→ To-do item: Scan the entries that follow and copy out every line containing "informatik".

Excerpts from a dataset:
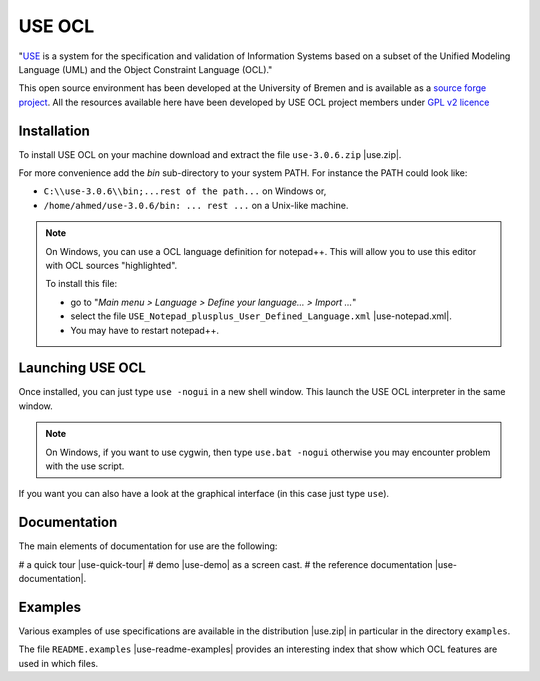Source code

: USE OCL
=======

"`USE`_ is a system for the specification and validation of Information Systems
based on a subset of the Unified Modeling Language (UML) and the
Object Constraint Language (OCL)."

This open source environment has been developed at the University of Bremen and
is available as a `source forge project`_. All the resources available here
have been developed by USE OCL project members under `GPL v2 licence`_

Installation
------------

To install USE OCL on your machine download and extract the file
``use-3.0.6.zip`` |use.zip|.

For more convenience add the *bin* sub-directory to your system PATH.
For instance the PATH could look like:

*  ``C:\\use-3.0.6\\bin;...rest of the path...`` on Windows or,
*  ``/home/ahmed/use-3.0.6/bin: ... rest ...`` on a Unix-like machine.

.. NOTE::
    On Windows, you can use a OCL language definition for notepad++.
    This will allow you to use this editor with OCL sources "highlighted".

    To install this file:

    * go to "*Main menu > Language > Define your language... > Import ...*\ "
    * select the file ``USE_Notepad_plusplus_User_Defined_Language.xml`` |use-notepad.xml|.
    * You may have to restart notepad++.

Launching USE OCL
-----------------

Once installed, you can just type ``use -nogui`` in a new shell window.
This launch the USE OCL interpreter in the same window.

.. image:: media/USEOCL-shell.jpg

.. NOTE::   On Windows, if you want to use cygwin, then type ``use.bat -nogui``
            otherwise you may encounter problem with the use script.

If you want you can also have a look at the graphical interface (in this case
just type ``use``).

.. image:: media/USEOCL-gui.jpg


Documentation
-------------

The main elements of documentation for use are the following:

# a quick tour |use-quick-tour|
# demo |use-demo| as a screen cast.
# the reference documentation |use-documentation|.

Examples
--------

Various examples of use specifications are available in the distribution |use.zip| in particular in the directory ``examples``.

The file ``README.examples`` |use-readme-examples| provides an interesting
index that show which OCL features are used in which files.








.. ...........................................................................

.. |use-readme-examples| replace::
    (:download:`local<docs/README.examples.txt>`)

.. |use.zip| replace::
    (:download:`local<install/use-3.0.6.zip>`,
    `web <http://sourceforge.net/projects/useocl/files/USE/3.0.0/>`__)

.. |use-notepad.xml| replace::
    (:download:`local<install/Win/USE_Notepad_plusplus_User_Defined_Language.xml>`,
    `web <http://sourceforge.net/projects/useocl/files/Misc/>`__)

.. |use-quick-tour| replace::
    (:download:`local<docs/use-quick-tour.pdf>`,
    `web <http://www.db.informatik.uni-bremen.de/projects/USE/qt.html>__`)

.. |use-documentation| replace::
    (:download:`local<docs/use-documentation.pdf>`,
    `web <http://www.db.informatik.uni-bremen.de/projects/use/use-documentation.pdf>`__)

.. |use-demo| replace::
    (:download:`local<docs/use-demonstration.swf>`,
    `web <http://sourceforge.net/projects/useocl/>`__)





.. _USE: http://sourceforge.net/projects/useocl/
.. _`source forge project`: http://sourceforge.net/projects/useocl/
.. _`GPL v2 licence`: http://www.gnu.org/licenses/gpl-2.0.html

...

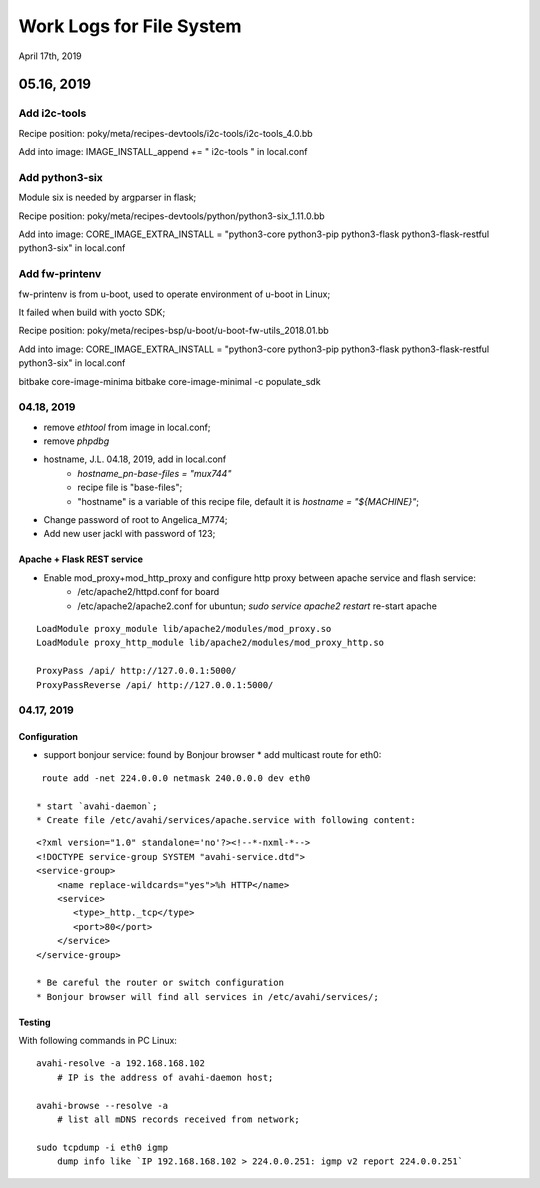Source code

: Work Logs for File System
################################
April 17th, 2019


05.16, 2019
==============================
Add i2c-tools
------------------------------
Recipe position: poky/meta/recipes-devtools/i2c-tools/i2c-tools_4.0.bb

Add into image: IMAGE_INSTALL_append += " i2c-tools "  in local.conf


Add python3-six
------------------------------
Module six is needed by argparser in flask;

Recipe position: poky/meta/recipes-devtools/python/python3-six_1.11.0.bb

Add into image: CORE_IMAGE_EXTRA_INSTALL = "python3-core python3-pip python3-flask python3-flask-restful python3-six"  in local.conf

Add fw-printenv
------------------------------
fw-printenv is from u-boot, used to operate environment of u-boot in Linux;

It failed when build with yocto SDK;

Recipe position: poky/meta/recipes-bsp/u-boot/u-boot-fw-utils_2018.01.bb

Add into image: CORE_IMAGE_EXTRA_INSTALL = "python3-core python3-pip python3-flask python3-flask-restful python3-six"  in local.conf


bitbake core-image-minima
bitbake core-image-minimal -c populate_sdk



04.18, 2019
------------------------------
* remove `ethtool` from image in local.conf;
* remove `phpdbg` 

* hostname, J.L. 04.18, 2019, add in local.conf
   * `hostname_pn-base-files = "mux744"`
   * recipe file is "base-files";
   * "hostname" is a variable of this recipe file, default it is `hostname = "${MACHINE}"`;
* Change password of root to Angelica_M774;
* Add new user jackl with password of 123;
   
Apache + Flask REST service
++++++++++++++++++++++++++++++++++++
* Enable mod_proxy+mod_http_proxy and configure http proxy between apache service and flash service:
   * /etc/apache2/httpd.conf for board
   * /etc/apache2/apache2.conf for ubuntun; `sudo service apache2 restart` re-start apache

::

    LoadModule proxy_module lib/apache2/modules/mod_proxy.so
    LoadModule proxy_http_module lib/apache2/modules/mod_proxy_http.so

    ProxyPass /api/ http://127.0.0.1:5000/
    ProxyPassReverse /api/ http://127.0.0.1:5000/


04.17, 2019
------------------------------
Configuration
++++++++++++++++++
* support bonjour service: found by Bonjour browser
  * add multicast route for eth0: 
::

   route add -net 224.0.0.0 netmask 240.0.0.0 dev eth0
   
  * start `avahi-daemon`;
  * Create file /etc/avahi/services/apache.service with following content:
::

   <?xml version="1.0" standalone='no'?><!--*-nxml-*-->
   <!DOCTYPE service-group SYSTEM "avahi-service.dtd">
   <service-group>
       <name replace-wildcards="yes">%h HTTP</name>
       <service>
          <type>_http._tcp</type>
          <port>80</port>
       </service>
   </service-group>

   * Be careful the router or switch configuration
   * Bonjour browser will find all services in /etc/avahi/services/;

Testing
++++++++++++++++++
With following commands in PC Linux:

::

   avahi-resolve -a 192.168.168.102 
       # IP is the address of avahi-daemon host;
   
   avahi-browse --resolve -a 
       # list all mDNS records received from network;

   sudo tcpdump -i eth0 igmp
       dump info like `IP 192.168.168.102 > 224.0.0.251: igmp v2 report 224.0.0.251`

---

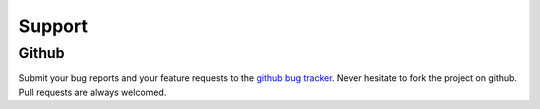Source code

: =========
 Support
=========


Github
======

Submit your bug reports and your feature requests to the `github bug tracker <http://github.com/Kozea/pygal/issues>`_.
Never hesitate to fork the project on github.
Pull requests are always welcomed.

→ Response to this exercise:
    `web <http://www.db.informatik.uni-bremen.de/projects/USE/qt.html>__`)
    `web <http://www.db.informatik.uni-bremen.de/projects/use/use-documentation.pdf>`__)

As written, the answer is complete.